More details of the diplomatic cables, the scale of Japan's plutonium program and the implications for North-east Asia willl be presented and debated at an international nuclear symposium to be held in Seoul, September 2nd.


FOR FURTHER INFORMATION PLEASE CONTACT:
-- Shaun Burnie - Greenpeace International (mobile) in Japan: +81 3 5351 5400, or mobile +81 90 2253 7306


1 - Copies of the relevant diplomatic cables, which Greenpeace obtained through the U.S. Freedom of Information Act, can be obtained from Greenpeace Japan in Tokyo, 813 5351 5400.

2 - statement by LDP member Shingo Nishumura, as cited in Washington Post, August 2nd 1999.

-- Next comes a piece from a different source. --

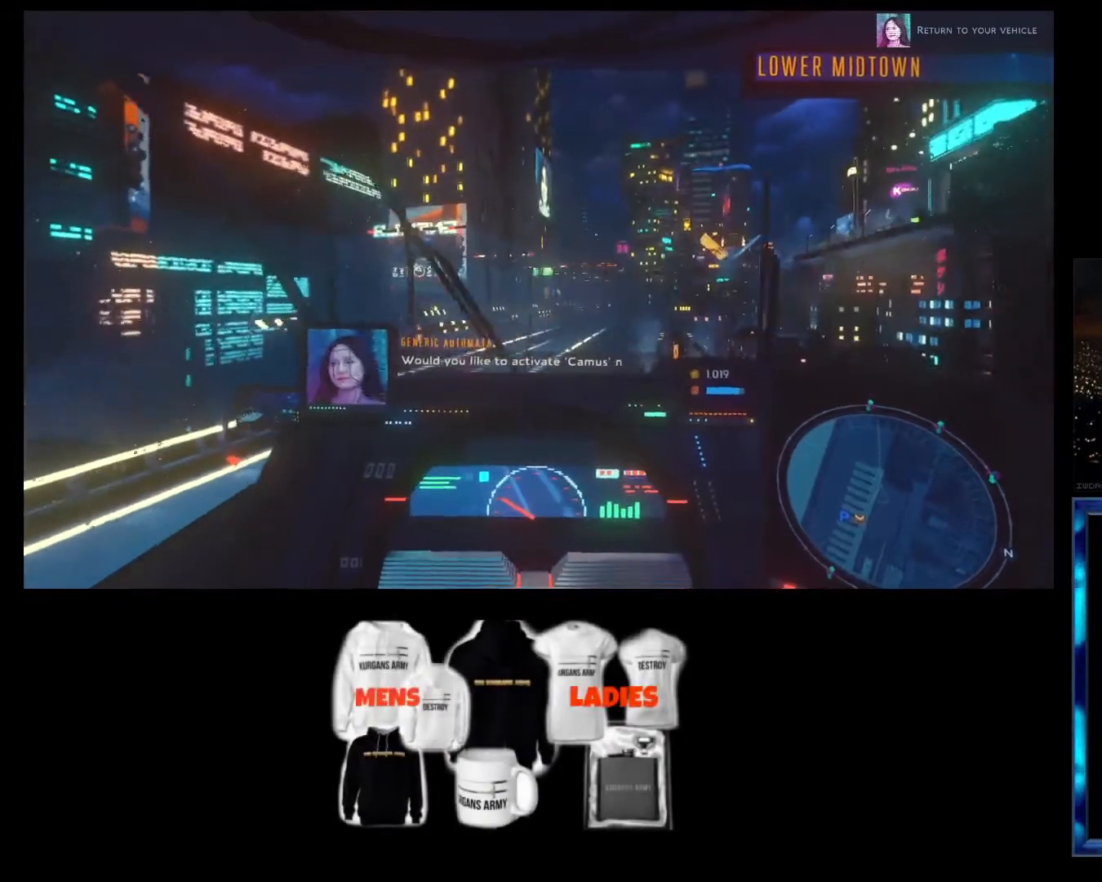
{"buttons": ["R1", "R2"], "left_stick": "center", "events": []}
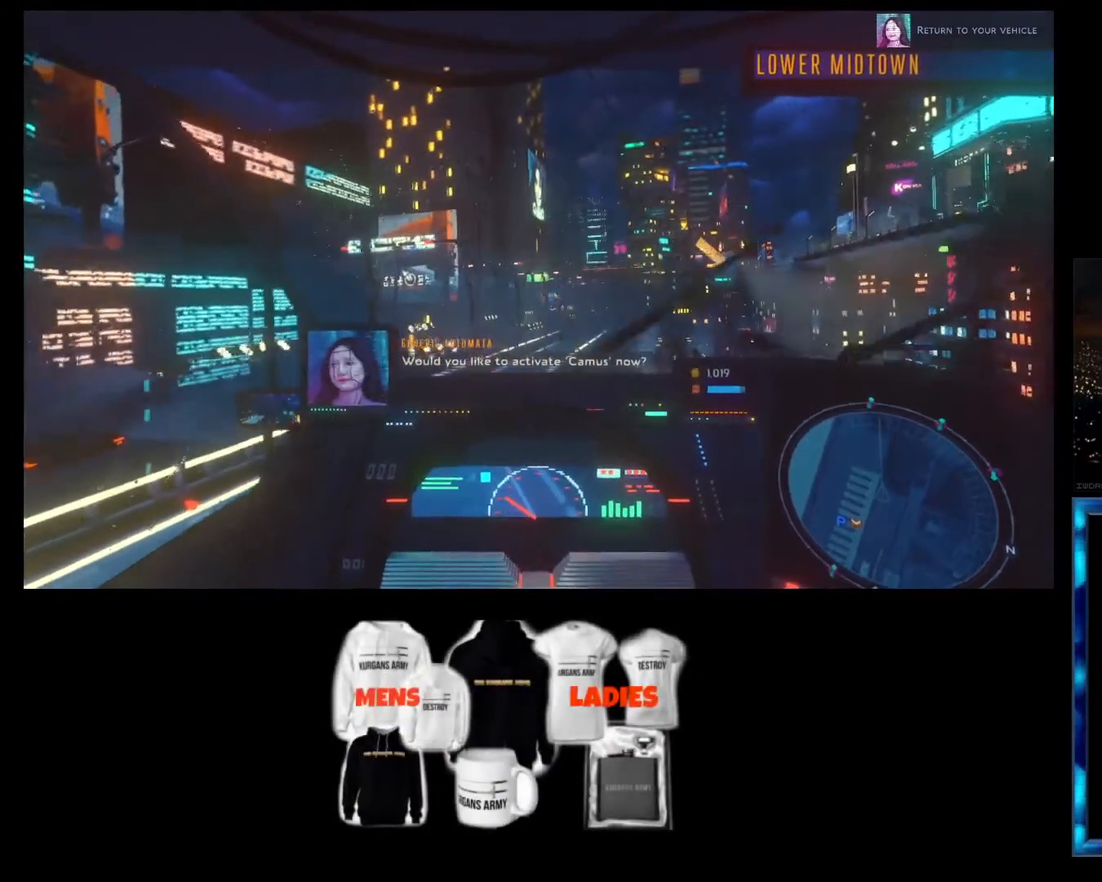
{"buttons": ["R1", "R2"], "left_stick": "center", "events": []}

3 - BNFL, owned by the UK government, recently indicated that it aims to secure contracts for the supply of plutonium fuel, MOX, to the Korea Electric Power Company, in a direct challenge to long-standing U.S policy. Cogema is currently assisting KEPCO to store nuclear spent fuel at the Ulchin nuclear power plants with the objective of eventually shipping the material to France for reprocessing.

4 - see interview with Professor Atsuyuki Suzuki of the University of Tokyo's Department of Nuclear Engineering and an advisor to the Japan Atomic Energy Commission, as reported in Nucleonics Week, August 12 1999.